*DATA*.
_____
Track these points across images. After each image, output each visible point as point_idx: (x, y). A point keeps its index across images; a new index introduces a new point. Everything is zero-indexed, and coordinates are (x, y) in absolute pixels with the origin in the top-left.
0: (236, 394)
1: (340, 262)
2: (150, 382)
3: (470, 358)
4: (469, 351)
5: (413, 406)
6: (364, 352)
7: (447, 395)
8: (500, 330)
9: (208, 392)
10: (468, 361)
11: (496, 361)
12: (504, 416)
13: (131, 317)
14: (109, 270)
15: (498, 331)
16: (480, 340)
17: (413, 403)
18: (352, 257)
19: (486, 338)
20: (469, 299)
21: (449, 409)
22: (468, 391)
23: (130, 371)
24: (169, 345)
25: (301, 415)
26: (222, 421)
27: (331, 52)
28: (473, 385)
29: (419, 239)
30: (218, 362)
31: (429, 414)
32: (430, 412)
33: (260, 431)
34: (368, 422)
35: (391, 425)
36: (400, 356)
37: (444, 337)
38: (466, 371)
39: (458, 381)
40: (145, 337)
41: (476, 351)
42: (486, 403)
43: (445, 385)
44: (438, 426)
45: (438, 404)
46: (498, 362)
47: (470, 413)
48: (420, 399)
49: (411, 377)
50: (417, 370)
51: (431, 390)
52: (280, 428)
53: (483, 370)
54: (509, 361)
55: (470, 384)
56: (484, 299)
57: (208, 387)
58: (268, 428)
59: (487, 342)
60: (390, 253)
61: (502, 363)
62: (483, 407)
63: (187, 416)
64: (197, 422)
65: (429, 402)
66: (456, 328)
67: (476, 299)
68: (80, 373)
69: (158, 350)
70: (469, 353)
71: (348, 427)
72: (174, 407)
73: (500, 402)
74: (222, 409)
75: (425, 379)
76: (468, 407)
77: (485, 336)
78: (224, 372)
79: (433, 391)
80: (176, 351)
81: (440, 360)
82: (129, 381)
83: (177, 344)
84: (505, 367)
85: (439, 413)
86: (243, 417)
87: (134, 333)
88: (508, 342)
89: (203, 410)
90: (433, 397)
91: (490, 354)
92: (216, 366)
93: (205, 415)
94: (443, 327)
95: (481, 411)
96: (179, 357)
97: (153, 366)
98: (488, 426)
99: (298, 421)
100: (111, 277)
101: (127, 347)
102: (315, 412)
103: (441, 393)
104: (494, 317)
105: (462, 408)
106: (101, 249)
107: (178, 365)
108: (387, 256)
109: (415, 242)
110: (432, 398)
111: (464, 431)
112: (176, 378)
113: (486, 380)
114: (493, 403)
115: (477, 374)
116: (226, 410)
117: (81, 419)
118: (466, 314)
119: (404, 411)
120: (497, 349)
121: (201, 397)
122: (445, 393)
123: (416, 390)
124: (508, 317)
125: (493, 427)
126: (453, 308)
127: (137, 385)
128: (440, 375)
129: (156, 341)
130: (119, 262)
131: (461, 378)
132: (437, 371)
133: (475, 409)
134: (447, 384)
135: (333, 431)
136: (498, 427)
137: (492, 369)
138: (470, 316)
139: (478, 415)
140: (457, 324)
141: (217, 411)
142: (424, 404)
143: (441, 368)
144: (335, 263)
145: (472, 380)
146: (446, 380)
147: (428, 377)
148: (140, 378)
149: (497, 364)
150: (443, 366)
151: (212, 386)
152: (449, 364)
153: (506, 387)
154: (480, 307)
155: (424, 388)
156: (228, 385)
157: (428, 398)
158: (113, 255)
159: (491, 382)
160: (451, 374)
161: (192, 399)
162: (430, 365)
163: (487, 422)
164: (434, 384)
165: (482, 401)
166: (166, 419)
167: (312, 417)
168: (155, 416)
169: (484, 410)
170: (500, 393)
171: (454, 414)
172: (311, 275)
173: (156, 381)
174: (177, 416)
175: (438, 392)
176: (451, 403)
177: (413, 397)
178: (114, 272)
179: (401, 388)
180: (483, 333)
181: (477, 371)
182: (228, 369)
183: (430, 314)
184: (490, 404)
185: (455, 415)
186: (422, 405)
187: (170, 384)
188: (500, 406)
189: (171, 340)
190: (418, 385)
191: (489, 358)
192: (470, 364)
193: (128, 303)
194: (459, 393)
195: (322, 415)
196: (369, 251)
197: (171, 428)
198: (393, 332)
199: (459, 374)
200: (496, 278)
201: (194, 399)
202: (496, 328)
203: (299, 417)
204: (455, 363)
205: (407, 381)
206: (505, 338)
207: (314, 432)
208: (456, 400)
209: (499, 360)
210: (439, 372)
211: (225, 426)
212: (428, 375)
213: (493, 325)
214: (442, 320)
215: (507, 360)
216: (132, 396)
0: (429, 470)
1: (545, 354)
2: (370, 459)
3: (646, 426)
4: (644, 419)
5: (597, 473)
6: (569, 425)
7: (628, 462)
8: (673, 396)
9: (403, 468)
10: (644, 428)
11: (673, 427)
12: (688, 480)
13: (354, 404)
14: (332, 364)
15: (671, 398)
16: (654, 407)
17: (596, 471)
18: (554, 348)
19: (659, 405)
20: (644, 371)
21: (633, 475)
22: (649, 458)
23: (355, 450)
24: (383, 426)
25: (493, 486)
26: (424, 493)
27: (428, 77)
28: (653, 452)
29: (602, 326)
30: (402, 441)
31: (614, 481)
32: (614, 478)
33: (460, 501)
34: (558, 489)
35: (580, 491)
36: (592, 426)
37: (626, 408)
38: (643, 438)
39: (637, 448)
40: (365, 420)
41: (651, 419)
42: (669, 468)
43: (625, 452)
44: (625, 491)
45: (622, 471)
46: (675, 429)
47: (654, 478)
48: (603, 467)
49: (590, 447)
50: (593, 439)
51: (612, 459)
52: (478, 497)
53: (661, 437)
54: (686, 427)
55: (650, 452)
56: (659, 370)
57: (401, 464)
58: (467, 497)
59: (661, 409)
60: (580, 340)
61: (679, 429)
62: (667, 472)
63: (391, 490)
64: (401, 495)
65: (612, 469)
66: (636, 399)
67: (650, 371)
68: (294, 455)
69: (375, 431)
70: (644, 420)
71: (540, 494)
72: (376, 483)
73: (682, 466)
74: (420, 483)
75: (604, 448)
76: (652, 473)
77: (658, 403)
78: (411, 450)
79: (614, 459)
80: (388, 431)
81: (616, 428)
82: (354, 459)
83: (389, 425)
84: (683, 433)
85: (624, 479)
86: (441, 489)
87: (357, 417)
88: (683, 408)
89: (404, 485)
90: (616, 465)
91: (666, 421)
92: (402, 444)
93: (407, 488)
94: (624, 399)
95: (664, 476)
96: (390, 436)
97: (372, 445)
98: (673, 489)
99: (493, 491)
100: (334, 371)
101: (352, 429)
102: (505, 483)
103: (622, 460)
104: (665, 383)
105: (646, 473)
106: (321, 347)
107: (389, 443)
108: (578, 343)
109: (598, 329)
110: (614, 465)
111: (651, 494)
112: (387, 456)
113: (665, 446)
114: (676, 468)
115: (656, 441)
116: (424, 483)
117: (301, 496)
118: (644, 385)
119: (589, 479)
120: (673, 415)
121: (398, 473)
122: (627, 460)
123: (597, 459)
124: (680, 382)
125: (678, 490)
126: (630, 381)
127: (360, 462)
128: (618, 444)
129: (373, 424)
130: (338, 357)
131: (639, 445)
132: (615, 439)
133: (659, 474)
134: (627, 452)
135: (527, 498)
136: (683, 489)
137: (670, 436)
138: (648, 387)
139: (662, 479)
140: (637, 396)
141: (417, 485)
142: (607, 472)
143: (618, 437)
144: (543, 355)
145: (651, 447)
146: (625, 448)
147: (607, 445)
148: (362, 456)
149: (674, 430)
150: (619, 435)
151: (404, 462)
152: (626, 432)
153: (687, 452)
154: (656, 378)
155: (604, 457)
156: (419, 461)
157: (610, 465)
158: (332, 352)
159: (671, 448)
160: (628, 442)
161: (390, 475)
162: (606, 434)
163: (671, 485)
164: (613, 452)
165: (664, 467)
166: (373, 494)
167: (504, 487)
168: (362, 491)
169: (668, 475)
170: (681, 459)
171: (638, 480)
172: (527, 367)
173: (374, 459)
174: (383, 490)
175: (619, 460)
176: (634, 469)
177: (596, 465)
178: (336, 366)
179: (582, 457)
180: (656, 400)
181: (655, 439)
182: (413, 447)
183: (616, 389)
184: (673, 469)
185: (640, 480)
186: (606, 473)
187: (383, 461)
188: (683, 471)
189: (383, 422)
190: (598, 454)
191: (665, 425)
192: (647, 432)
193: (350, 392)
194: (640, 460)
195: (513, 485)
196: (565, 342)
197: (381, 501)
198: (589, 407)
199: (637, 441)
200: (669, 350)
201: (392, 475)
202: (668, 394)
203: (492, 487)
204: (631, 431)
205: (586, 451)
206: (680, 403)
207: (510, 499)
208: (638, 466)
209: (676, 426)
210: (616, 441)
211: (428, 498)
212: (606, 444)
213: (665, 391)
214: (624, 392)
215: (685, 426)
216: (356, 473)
_____
*WHAT YOU SHOULD DO*. Give again exactly, and only, the lines above starting at the one with "64: (197, 422)" and ending at the one with "84: (505, 367)".

*TASK SOLUTION*.
64: (197, 422)
65: (429, 402)
66: (456, 328)
67: (476, 299)
68: (80, 373)
69: (158, 350)
70: (469, 353)
71: (348, 427)
72: (174, 407)
73: (500, 402)
74: (222, 409)
75: (425, 379)
76: (468, 407)
77: (485, 336)
78: (224, 372)
79: (433, 391)
80: (176, 351)
81: (440, 360)
82: (129, 381)
83: (177, 344)
84: (505, 367)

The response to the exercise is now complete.